- Godinton Location within Kent
- Population: 4,600 (2005) 6,238 (Ward. 2011)
- OS grid reference: TQ990431
- Civil parish: Ashford town civil parish;
- District: Ashford;
- Shire county: Kent;
- Region: South East;
- Country: England
- Sovereign state: United Kingdom
- Post town: Ashford
- Postcode district: TN23
- Dialling code: 01233
- Police: Kent
- Fire: Kent
- Ambulance: South East Coast
- UK Parliament: Ashford;

= Godinton =

Suburb of Ashford, Kent, England

Godinton (sometimes known as Godinton Park) is a suburb of Ashford, Kent in England, with its stately home Godinton House within its outskirts.

Godinton is located between Great Chart, Hothfield and the town of Ashford proper.

The Orpington suburb of Goddington is named (indirectly) after the village, as lands near Orpington were owned by Godinton-based Simon de Godyngton in the 13th century.

== Demography ==

Godinton compared
| 2001 UK Census | Godinton | Ashford district | England |
| Population | 3,933 | 102,661 | 49,138,831 |
| Foreign born | 6.7% | 5.5% | 9.2% |
| White | 97.1% | 97.6% | 90.9% |
| Asian | 1.6% | 0.9% | 4.6% |
| Black | 0.3% | 0.4% | 2.3% |
| Christian | 75.5% | 76.5% | 71.7% |
| Muslim | 0.7% | 0.6% | 3.1% |
| Hindu | 0.4% | 0.3% | 1.1% |
| No religion | 14.7% | 14.6% | 14.6% |
| Unemployed | 2.4% | 2.4% | 3.3% |
| Retired | 10.6% | 13.8% | 13.5% |

At the 2001 UK census, the Godinton electoral ward had a population of 3,933. The ethnicity was 97.1% white, 0.7% mixed race, 1.6% Asian, 0.3% black and 0.3% other. The place of birth of residents was 93.3% United Kingdom, 0.8% Republic of Ireland, 2.1% other Western European countries, and 3.8% elsewhere. Religion was recorded as 75.5% Christian, 0.4% Buddhist, 0.4% Hindu, 0% Sikh, 0% Jewish, and 0.7% Muslim. 14.7% were recorded as having no religion, 0.5% had an alternative religion and 7.8% did not state their religion.

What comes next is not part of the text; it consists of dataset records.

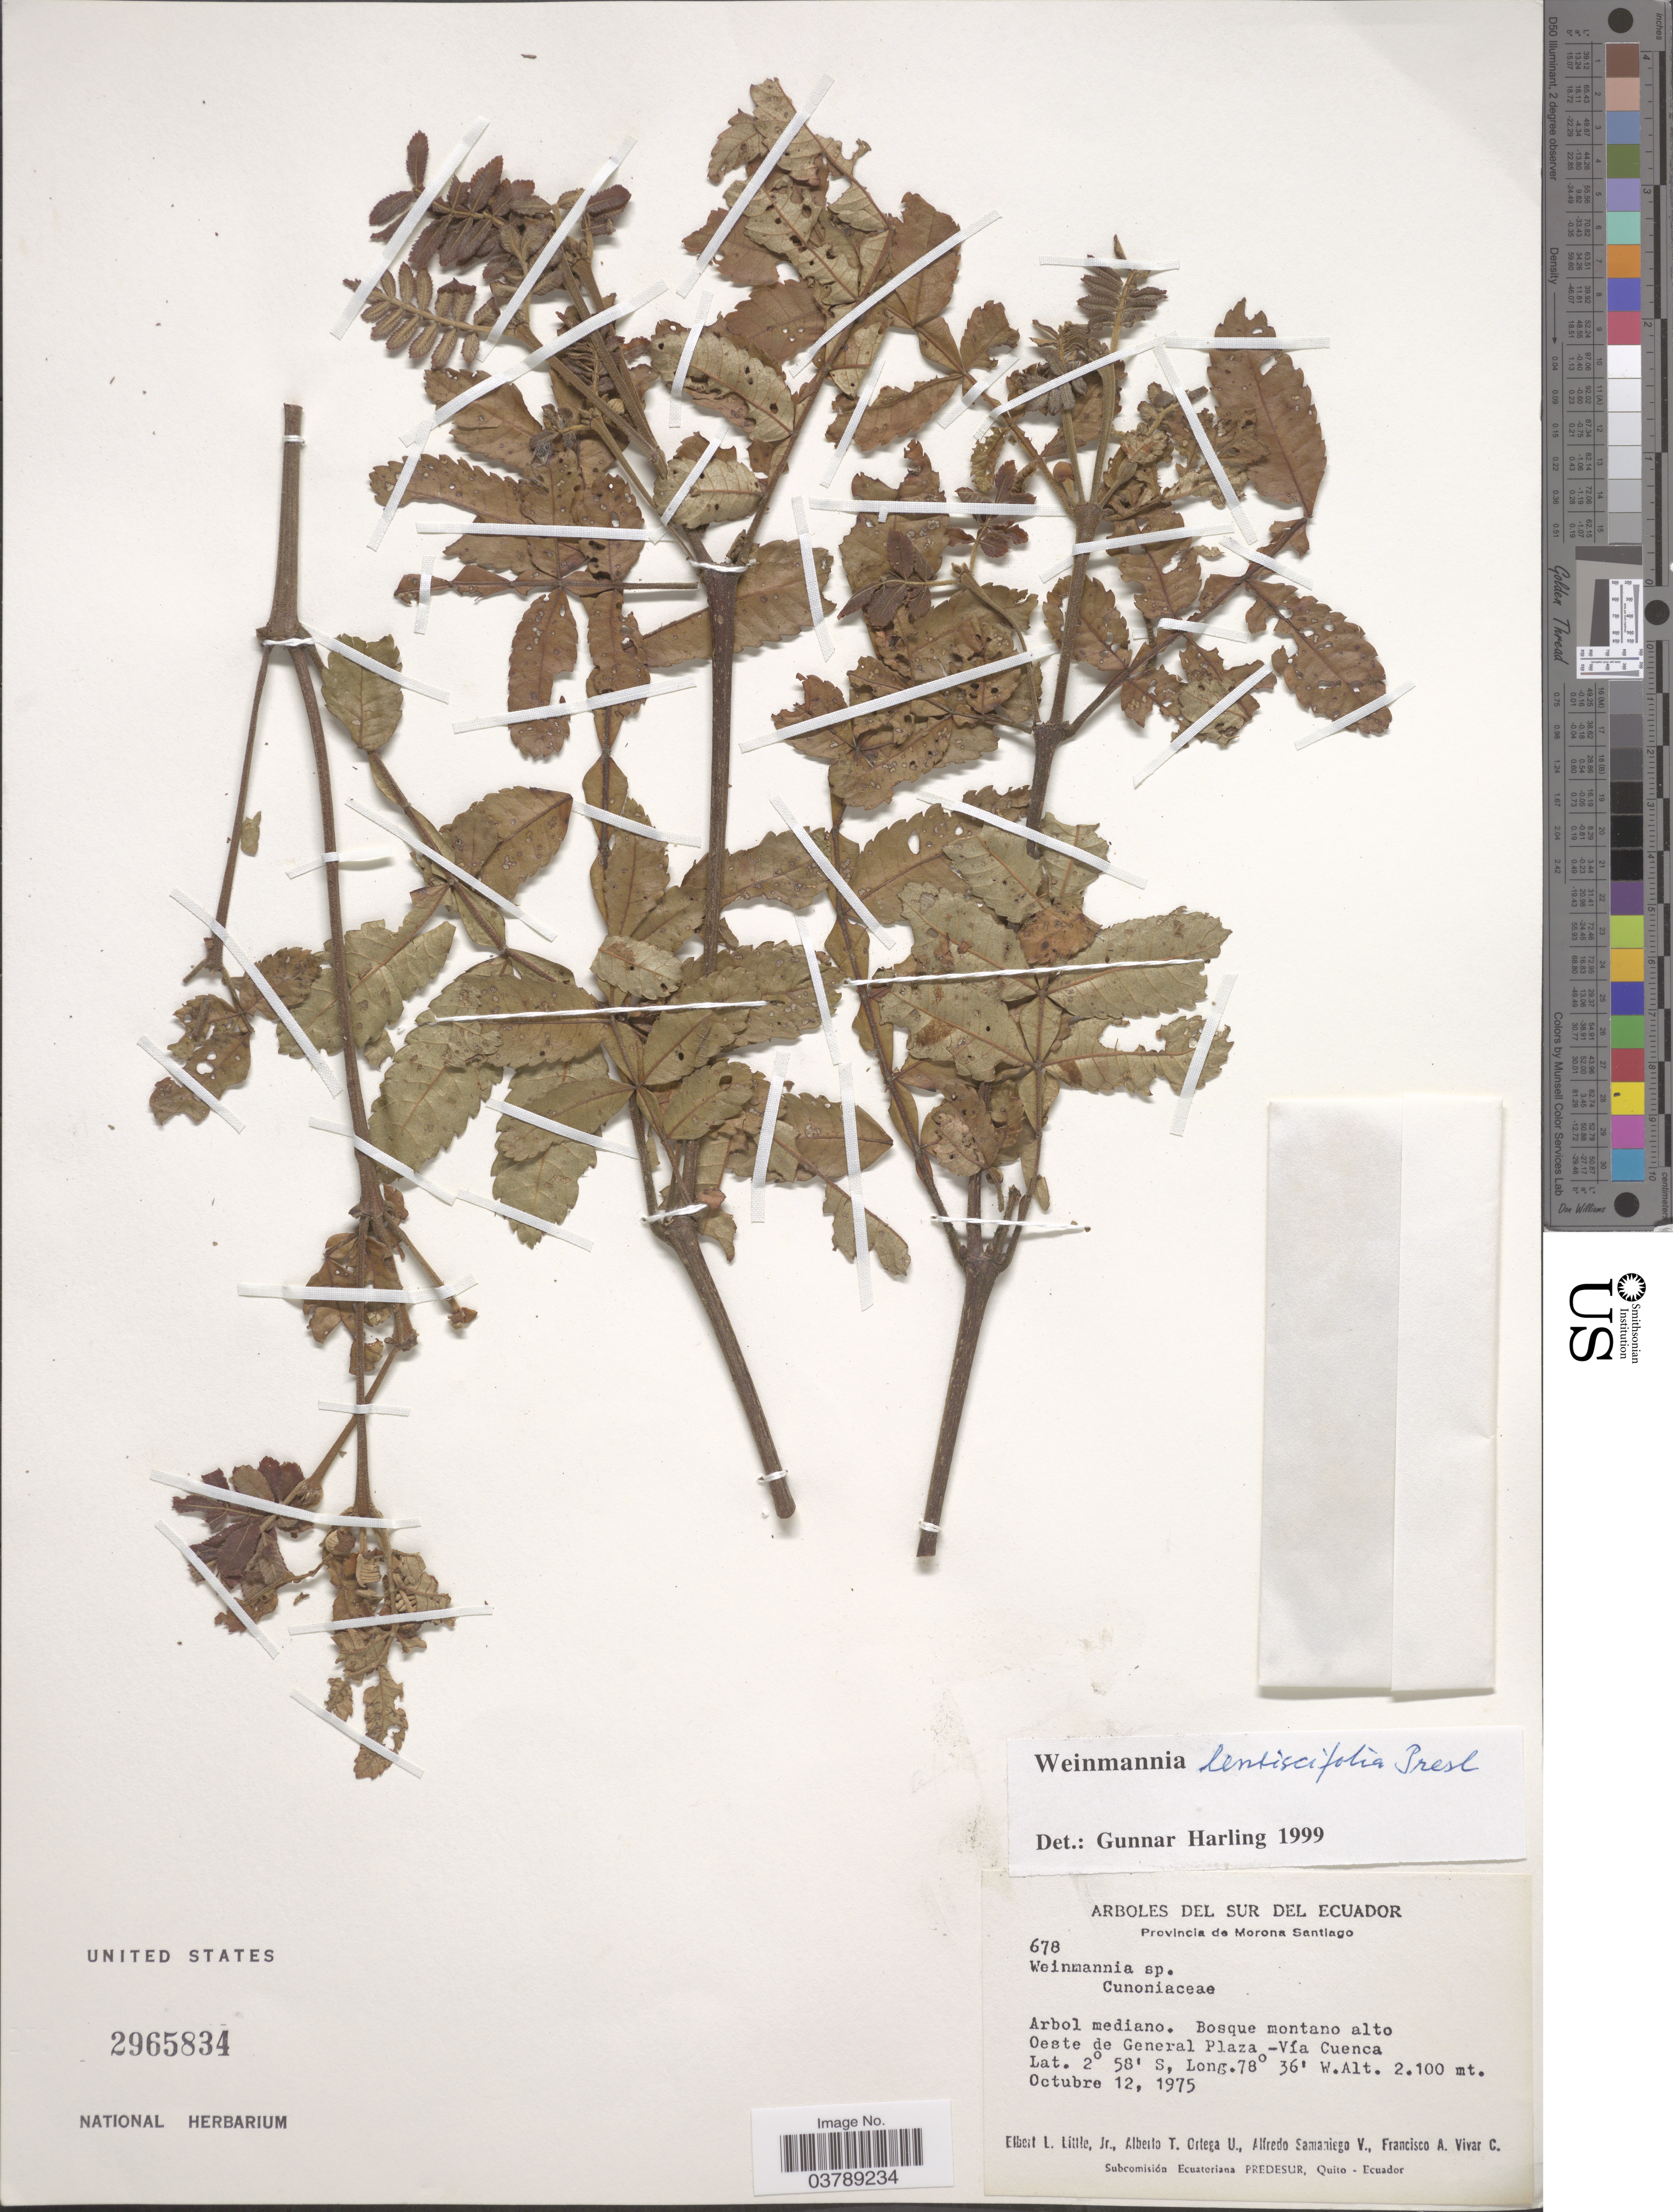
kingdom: Plantae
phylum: Tracheophyta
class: Magnoliopsida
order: Oxalidales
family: Cunoniaceae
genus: Weinmannia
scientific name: Weinmannia lentiscifolia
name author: C. Presl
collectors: E. L. Little, A. T. Ortega U., A. V. Samaniego & F. A. Vivar C.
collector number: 678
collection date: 1975-10-12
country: Ecuador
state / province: Morona-Santiago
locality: Sur del Ecuador. Bosque montano alto. Oeste de General Plaza-Vía Cuenca.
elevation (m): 2100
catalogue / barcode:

The economic activity of residents aged 16–74 was 50.4% in full-time employment, 13.8% in part-time employment, 6.8% self-employed, 2.4% unemployed, 2.6% students with jobs, 3% students without jobs, 10.6% retired, 6% looking after home or family, 2.3% permanently sick or disabled and 2% economically inactive for other reasons. The industry of employment of residents was 20.3% retail, 14.7% manufacturing, 8.5% construction, 9.9% real estate, 10.3% health and social work, 6% education, 8.7% transport and communications, 7.2% public administration, 4% hotels and restaurants, 4.2% finance, 0.6% agriculture and 5.6% other. Compared with national figures, the ward had a relatively high proportion of workers in public administration, construction, transport and communications. There were a relatively low proportion in education, agriculture and real estate. Of the ward's residents aged 16–74, 14.8% had a higher education qualification or the equivalent, compared with 19.9% nationwide.

During 2015 a seven-day per week (and evenings) bus service was introduced for the first time. The circuitous G Line links the estate with the town centre, railway station and South Willesborough. The route taken through the Estate is one-way which means that one is often, initially, taken further away from the desired destination.